Here’s an interesting tweet, I think:
It’s all true. On Tuesday, Saudi airstrikes hit a potato factory in Sanaa, killing 15 people. On Friday, a bridge connecting Sanaa to the port city of Hobeidah was destroyed in another Saudi airstrike; no one was directly killed in that attack, but since the bridge was a key route for humanitarian supplies to get to Sanaa (from there to be disbursed around the country), it’s possible that its destruction will lead to people dying down the road. On Saturday, 10 children were killed and 28 others injured when the Saudis attacked a school in the northern Yemeni district of Haydan, and another four kids were killed in an airstrike on a school in Razeh. In fairness, the Saudis insist that they weren’t targeting the schools, and I’m sure the families of those 14 kids will be comforted to know that the slaughter of their children was just an oopsie and not intentional. Then, today, the Saudis upped the ante still further by striking an MSF hospital in the Abs district of northwestern Yemen, killing at least 11 more people. One wonders what they’ll destroy tomorrow: day care center? Petting zoo?
Although everyone, including me, talks about the “Saudi-led coalition” whose aim is to restore the government of Yemen’s president, Abd Rabbuh Mansur Hadi, to full control over the entire country, the by-now-pathetic fact of the gross spectacle taking place in Yemen is that the United States owns it. American targeting intel supports those Saudi strikes (sorry, schools and hospitals! You looked dangerous from over here!), American-made planes are the ones doing the striking, American-made spare parts are keeping those planes together, American refueling aircraft are keeping them in the skies, and America is happily selling the Saudis more stuff with which to wage more war against Yemen:
Washington has made another major arms sale to Saudi Arabia to replace tanks destroyed in the war in Yemen. The sale underscores the Obama administration’s deep role in backing the Saudi-led coalition fighting the Houthi rebels as the war is escalating.

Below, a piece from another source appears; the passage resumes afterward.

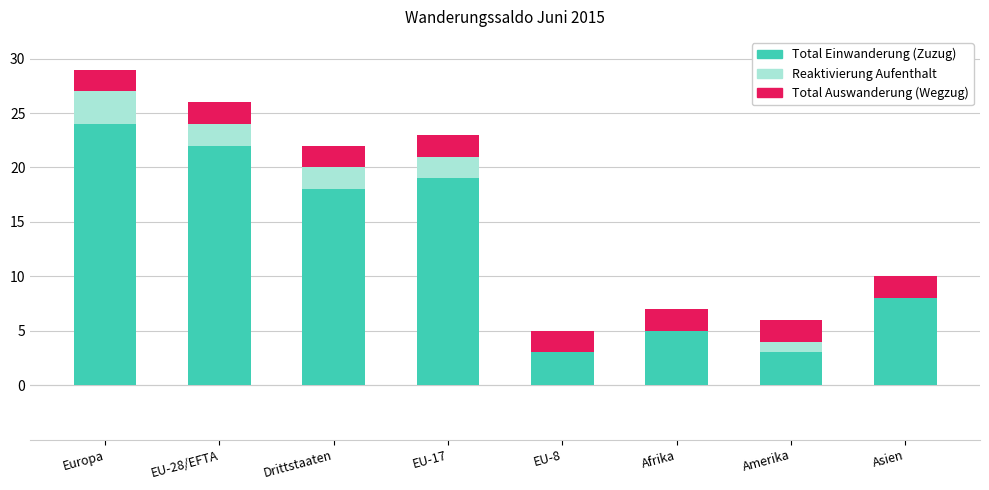

How many data points does each series have?

8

The State Department this week notified Congress of an impending sale of 153 M1A2 Abrams main battle tanks and twenty heavy tank recovery vehicles plus assorted ammunition, weapons and other kit to the Saudi army. Buried in the fine print of the notification is the statement that twenty of the Abrams tanks are intended to replace tanks destroyed in combat. The only place Saudi tanks are in combat are along the Saudi–Yemeni border in the Kingdom’s southwest where the Houthi rebels have been surprisingly effective in striking targets inside Saudi Arabia since the start of the war sixteen months ago. It’s probably a good bet that more than just twenty Saudi tanks have been damaged. The Kingdom has an inventory of 400 Abrams.
Of course, selling weapons to the Saudis is one of the Obama administration’s favorite pastimes:
President Barack Obama has been the most enthusiastic arms salesman to Saudi Arabia in American history. All told sales on his watch total over $110 billion. None has provoked a serious challenge on the Hill. Only Senator Chris Murphy from Connecticut has called for greater scrutiny of the arms relationship with the Kingdom.

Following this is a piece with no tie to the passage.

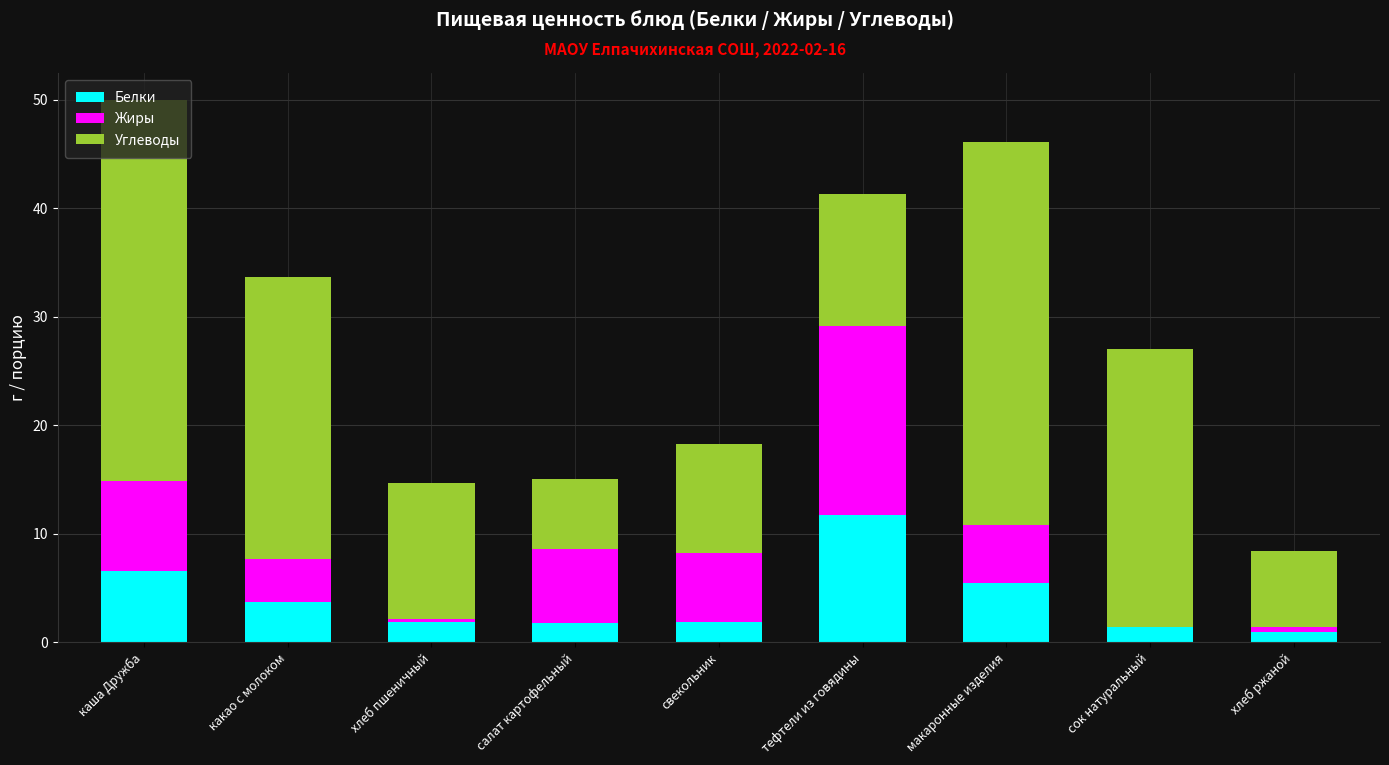

At which label does Белки reach its peak?

тефтели из говядины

Riyadh was the first Arab capital Obama visited as president. He has visited Saudi Arabia more than any other country in the Middle East including Israel. The relationship has been bumpy but lucrative.
If there was any strategic reason for the US to back the Saudis when their air campaign began–the Hadi government was/is a US ally, the Saudis are a US ally, and the Houthis are nominally aligned with Iran, so you can advance an argument along these lines–it has been entirely washed away in a sea full of stalemated fighting, a resurgent al-Qaeda in the Arabian Peninsula, and thousands upon thousands of Yemenis who are now dead for no discernible reason. If Yemen was the price Obama had to pay to get the Saudis to grudgingly acquiesce to the nuclear deal with Iran, then that price has already more than been paid in full.
But the truth is that neither of these points fully explains what the US is doing in Yemen as well as one simple, two word term: customer service. The Saudis buy lots and lots of US weapons and they always pay in full, and if the price of maintaining that relationship is a few thousand dead Yemenis in a war that runs counter to American security interests, so be it. And, of course, America’s dependence on Middle Eastern oil still tethers Washington to Riyadh no matter what, even if that dependence has lessened over the past decade (give or take).
The Yemen war has quietly stripped bare any pretense that American foreign policy might have to higher principles, and led to one inescapable truth about US policy: when principles and cash conflict, fuck principles.